◆ WORK TASK
The finished copy must match the records exactly, except that it contains no pictures.

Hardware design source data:
=== Section Start ===

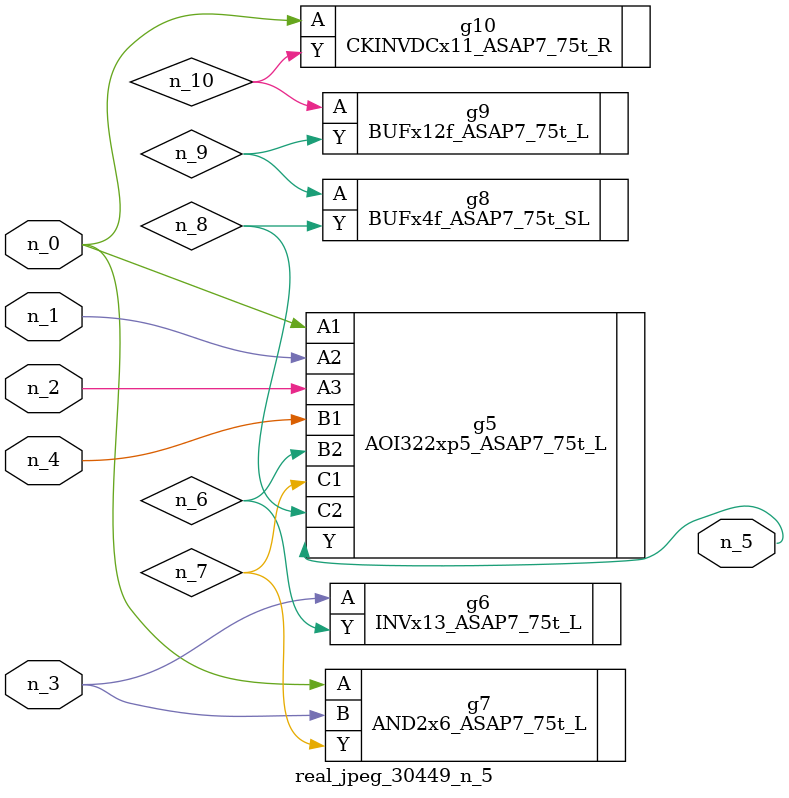
<source format=v>
module real_jpeg_30449_n_5 (n_4, n_0, n_1, n_2, n_3, n_5);

input n_4;
input n_0;
input n_1;
input n_2;
input n_3;

output n_5;

wire n_8;
wire n_6;
wire n_7;
wire n_10;
wire n_9;

AOI322xp5_ASAP7_75t_L g5 ( 
.A1(n_0),
.A2(n_1),
.A3(n_2),
.B1(n_4),
.B2(n_6),
.C1(n_7),
.C2(n_8),
.Y(n_5)
);

AND2x6_ASAP7_75t_L g7 ( 
.A(n_0),
.B(n_3),
.Y(n_7)
);

CKINVDCx11_ASAP7_75t_R g10 ( 
.A(n_0),
.Y(n_10)
);

INVx13_ASAP7_75t_L g6 ( 
.A(n_3),
.Y(n_6)
);

BUFx4f_ASAP7_75t_SL g8 ( 
.A(n_9),
.Y(n_8)
);

BUFx12f_ASAP7_75t_L g9 ( 
.A(n_10),
.Y(n_9)
);


endmodule
</source>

=== Section End ===

◆ SOLUTION TO THIS TASK
<source format=v>
module real_jpeg_30449_n_5 (n_4, n_0, n_1, n_2, n_3, n_5);

input n_4;
input n_0;
input n_1;
input n_2;
input n_3;

output n_5;

wire n_8;
wire n_6;
wire n_7;
wire n_10;
wire n_9;

AOI322xp5_ASAP7_75t_L g5 ( 
.A1(n_0),
.A2(n_1),
.A3(n_2),
.B1(n_4),
.B2(n_6),
.C1(n_7),
.C2(n_8),
.Y(n_5)
);

AND2x6_ASAP7_75t_L g7 ( 
.A(n_0),
.B(n_3),
.Y(n_7)
);

CKINVDCx11_ASAP7_75t_R g10 ( 
.A(n_0),
.Y(n_10)
);

INVx13_ASAP7_75t_L g6 ( 
.A(n_3),
.Y(n_6)
);

BUFx4f_ASAP7_75t_SL g8 ( 
.A(n_9),
.Y(n_8)
);

BUFx12f_ASAP7_75t_L g9 ( 
.A(n_10),
.Y(n_9)
);


endmodule
</source>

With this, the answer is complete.